“Don’t wait for your feelings to change to take the action. Take the action and your feelings will change.” ~Barbara Baron
I own a series of CDs called “Classical Music for People Who Hate Classical Music.” We know we should like and listen to classical music—they’re the classics after all! But when I actually find time to listen to music, I reach for Mumford & Sons, not Mozart.
Some of us have a similar relationship with meditation.
We know we should meditate—it has so many mental, emotional, and physical benefits, and who couldn’t use a bit of slowing down in their busy life? But when we actually find that bit of time to ourselves that could be used for meditation, we instead turn on the TV, reach for the iPad, or mindlessly page through a magazine.
When I first became interested in establishing a meditation and mindfulness practice, I approached it intellectually: I read a lot of books, downloaded apps for meditation, and even considered taking a class at a local Zen meditation center.
The more I learned about it, the more I knew I had to incorporate these practices into my life. So I read even more, and I did so much reading that I didn’t actually meditate!
Why not? Well, honestly, meditation seemed a bit boring. And I didn’t think I was very good at it. I’d close my eyes, count my breath, and then start making grocery lists in my head and worrying about the un-crossed-off items on my to-do list.
I found I loved the idea of meditation, but I didn’t want to practice meditation. I consider myself a left-brain, idea-loving gal, and if I have some free time, I want engage my mind, not quiet it!

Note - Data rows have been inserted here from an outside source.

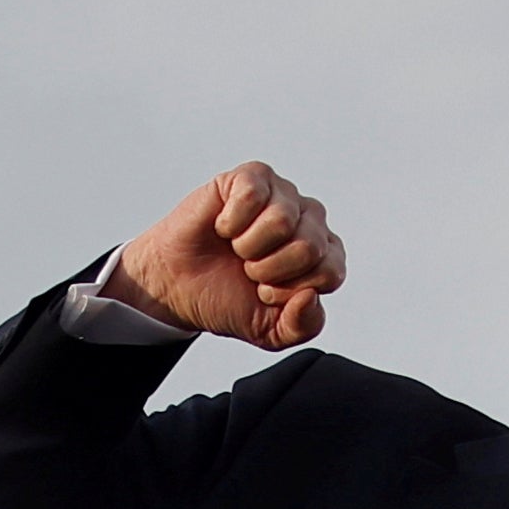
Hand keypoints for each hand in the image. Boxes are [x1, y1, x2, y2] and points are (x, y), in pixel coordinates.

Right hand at [109, 163, 343, 350]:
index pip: (331, 272)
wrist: (178, 285)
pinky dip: (231, 222)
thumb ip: (302, 326)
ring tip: (238, 248)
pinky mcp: (253, 177)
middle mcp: (309, 221)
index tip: (265, 291)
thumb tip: (310, 296)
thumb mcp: (270, 331)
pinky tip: (224, 227)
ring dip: (249, 246)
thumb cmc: (227, 297)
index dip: (291, 289)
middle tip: (249, 269)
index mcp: (322, 256)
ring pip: (282, 221)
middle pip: (310, 246)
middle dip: (269, 269)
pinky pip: (253, 196)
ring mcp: (283, 195)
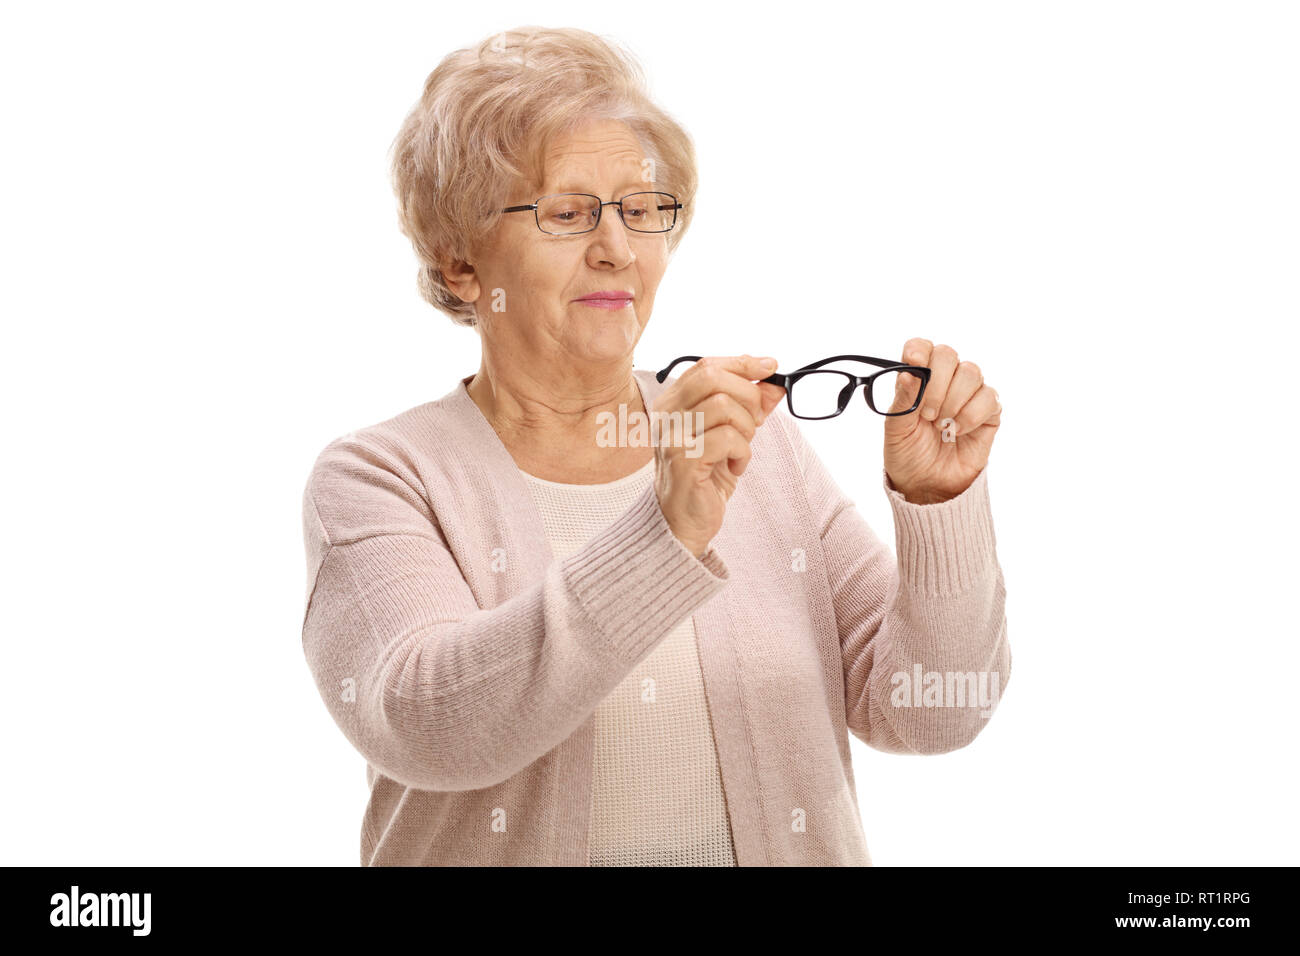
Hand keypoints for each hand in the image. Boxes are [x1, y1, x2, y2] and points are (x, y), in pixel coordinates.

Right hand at [651, 355, 785, 556]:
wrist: (682, 522)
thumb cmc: (704, 477)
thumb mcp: (731, 436)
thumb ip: (749, 408)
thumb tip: (774, 384)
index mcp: (672, 403)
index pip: (706, 367)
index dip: (741, 363)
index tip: (770, 366)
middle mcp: (666, 416)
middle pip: (713, 378)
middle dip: (748, 395)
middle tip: (756, 421)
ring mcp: (671, 438)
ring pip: (723, 406)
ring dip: (746, 428)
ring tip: (741, 448)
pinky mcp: (682, 461)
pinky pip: (727, 439)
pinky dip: (742, 452)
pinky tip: (735, 467)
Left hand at [882, 339, 1001, 504]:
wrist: (928, 485)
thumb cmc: (908, 455)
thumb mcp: (896, 429)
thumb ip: (903, 400)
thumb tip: (909, 373)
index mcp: (917, 379)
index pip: (921, 347)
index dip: (919, 350)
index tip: (914, 362)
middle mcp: (944, 380)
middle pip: (948, 354)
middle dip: (936, 384)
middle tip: (927, 414)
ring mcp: (968, 394)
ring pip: (971, 372)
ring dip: (953, 401)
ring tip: (941, 426)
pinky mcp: (988, 410)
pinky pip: (989, 396)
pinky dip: (971, 415)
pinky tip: (958, 431)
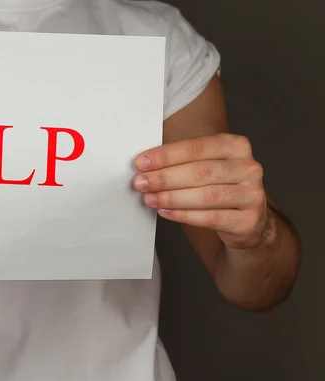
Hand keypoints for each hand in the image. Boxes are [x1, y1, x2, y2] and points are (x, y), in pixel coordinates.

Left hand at [132, 134, 268, 248]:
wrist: (249, 220)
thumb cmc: (219, 188)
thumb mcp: (206, 167)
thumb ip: (181, 163)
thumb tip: (145, 166)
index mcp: (236, 146)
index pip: (196, 147)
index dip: (166, 155)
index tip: (141, 163)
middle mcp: (248, 167)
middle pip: (200, 172)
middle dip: (165, 177)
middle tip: (140, 183)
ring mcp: (252, 194)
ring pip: (206, 196)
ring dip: (172, 197)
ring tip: (149, 199)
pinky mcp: (248, 220)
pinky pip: (211, 217)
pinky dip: (184, 215)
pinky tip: (166, 212)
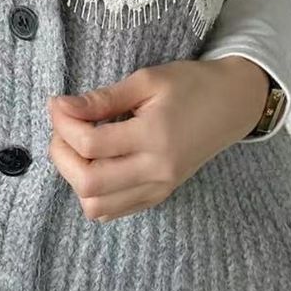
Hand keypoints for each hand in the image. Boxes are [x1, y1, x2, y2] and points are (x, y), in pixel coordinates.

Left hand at [47, 56, 269, 222]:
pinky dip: (94, 192)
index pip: (91, 143)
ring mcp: (159, 188)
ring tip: (78, 145)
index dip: (63, 123)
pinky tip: (95, 162)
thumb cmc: (191, 84)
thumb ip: (104, 98)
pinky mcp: (159, 195)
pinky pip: (114, 210)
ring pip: (96, 206)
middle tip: (63, 126)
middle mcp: (156, 170)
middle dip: (62, 154)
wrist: (233, 105)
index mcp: (154, 136)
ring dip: (75, 177)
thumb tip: (61, 107)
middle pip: (88, 182)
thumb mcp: (148, 80)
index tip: (57, 103)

Has this happened to you? Is meditation your equivalent of a great classic of literature, which Mark Twain once described as something that everyone wants to have read, but no one wants to actually read?

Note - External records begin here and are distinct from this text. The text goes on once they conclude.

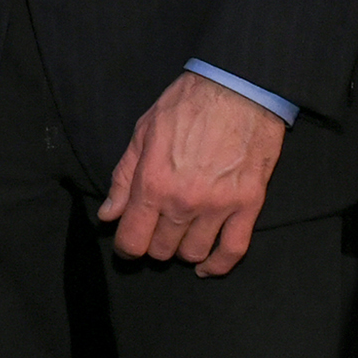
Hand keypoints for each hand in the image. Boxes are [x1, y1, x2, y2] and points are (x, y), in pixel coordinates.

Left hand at [97, 69, 287, 274]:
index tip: (127, 244)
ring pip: (194, 253)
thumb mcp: (142, 134)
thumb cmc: (185, 106)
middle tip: (155, 231)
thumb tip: (108, 214)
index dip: (125, 247)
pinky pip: (233, 250)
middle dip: (153, 245)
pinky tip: (205, 266)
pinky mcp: (248, 206)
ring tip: (179, 237)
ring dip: (182, 251)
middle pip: (162, 250)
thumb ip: (123, 178)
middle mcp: (184, 202)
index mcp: (152, 183)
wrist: (237, 91)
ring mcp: (218, 207)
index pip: (132, 239)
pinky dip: (218, 265)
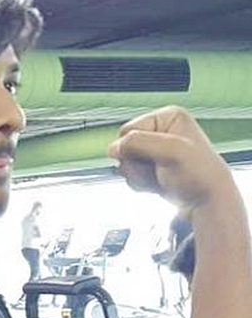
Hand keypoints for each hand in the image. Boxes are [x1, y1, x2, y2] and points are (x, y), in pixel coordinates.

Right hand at [110, 106, 233, 212]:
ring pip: (124, 163)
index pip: (128, 130)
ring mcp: (153, 150)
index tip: (159, 156)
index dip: (136, 146)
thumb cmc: (198, 174)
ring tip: (162, 176)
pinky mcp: (149, 166)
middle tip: (161, 168)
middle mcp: (159, 131)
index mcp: (167, 117)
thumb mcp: (171, 151)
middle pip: (123, 147)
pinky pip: (129, 175)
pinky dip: (141, 183)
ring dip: (139, 175)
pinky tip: (158, 182)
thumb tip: (113, 148)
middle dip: (138, 163)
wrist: (204, 200)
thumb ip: (139, 143)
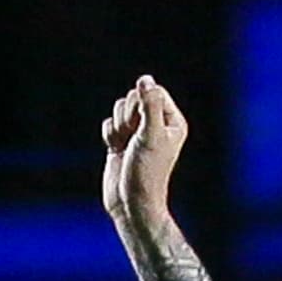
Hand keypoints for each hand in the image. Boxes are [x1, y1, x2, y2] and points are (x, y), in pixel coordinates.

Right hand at [100, 75, 189, 231]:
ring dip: (118, 126)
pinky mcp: (121, 140)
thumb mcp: (151, 135)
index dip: (141, 103)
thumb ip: (149, 105)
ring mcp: (138, 132)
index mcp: (173, 122)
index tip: (141, 125)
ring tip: (125, 146)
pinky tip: (116, 150)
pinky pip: (109, 123)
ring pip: (119, 109)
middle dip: (127, 116)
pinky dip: (109, 134)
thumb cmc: (146, 171)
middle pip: (134, 97)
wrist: (131, 201)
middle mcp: (157, 125)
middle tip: (133, 138)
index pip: (153, 91)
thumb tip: (146, 79)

Ultimately, I came to develop a meditation practice in conjunction with my therapy for depression and anxiety, and it has changed my life for the better. I’ve learned that with meditation, the process of doing it, is the whole point, not checking the “done” box.
I would like to share some tips to help those of you who, like I did, want to meditate, but don’t actually want to start meditating! Each tip combats one of the reasons we may give for not starting a meditation practice.
1. I don’t have time!
Yes, we are busy with careers, children, homes, and social obligations, but we all have five minutes to stop during our day and breathe.

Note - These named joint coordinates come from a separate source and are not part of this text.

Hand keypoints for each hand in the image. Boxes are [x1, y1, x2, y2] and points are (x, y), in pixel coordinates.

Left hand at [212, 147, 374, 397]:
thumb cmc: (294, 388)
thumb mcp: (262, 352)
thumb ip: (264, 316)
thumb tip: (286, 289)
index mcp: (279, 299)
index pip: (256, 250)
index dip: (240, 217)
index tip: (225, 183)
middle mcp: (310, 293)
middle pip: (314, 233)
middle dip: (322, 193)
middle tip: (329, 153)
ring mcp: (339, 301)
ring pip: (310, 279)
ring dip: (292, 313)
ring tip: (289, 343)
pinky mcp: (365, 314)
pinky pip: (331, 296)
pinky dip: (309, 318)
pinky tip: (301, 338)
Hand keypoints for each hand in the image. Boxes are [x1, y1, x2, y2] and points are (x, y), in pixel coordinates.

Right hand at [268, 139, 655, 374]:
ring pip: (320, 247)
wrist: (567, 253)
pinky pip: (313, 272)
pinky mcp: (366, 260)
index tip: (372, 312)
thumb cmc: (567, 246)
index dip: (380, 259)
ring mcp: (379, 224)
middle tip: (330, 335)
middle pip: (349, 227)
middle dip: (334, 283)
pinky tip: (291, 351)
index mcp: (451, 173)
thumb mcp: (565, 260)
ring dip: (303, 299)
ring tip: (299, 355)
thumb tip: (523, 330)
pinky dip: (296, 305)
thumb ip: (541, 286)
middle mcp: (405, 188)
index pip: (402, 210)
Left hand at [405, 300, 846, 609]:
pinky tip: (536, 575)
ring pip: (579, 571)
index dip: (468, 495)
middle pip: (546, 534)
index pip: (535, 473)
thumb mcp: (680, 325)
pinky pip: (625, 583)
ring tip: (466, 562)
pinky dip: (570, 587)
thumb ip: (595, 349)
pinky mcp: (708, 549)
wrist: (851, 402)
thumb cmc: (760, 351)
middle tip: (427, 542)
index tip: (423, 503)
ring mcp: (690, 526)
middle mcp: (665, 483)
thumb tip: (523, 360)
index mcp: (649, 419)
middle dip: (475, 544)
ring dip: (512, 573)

If you wanted to train to run a 5K, you probably wouldn’t start your first workout with a thirty-minute hard run. To begin a meditation practice, start slowly. Start with five minutes a day, then work up to eight, then to ten, and so on.
You can also practice mindfulness meditation while eating (paying attention to the tastes and sensations as you eat), walking, cleaning, or any other task you do in your busy day. Can you find times in your day to bring meditative and mindful attention to what you are already doing?
Additionally, you may find that regular meditation actually saves you time. By becoming more mindful, you’ll be less likely to make forgetful mistakes that take even more of your precious time to fix!
2. It’s so boring! If I’m going to take time for myself, I am going to read and think!
Yes, we love to think, but there is also beauty in quieting the mind. If you really want to get your thinking fix through meditation, however, there are meditative practices that engage your mind.
For example, you could meditate on a short reading or scripture, or focus on a mantra for your meditation. Meditation and mindfulness are not just “sitting there thinking of nothing.” There are a variety of ways to practice.
You can also find plenty of guided meditations online that give you something to focus on and help you develop your practice.
3. I’m not good at it!
Well, that’s kind of the point! Meditation is not about “emptying the mind,” but about observing the mind.
If you find in your meditation session that your mind has wandered to the events of the day, or planning for the future, you simply bring your attention back to the breath. And the fact that you have noticed that your mind is wandering is great!
It means you are good at it. You observed the actions of your mind. You are become more mindful. (And there’s a reason it’s called a practice—it’s something you’ll continually work on improving.)
4. But when my mind wanders, it’s to planning, and worrying, and that seems far more important than meditation.
Yes, we have to live in the world. We have to plan and organize—but not all the time. A strategy that has been effective for me (especially in yoga class) is to allow myself about five to ten minutes for the planning, thinking about what I need to do when I get home, or whatever else is occupying my mind.
By getting it out of the way, I can then focus mindfully on my practice. When you sit down to meditate, write down those concerns or the to-do list items before you begin. Then set them aside—they’ll still be there when you’re done, and you can approach them with a fresh perspective!
5. I don’t know where to begin!
Take your cue from Nike and Just Do It! You won’t improve your cardiovascular health by reading about Zumba classes, you won’t start liking classical music if that CD collects dust on your shelf, and you won’t experience the amazing benefits of meditation until you begin your practice.
Start small and go easy on yourself. In fact, it might be easier if you change Nike’s advice: don’t just do something; sit there!
And just like with exercising, you may find that after a few weeks of continuous practice, meditation doesn’t feel like effort, but it becomes something you want to do, and something you truly like doing. Maybe even while listening to classical music.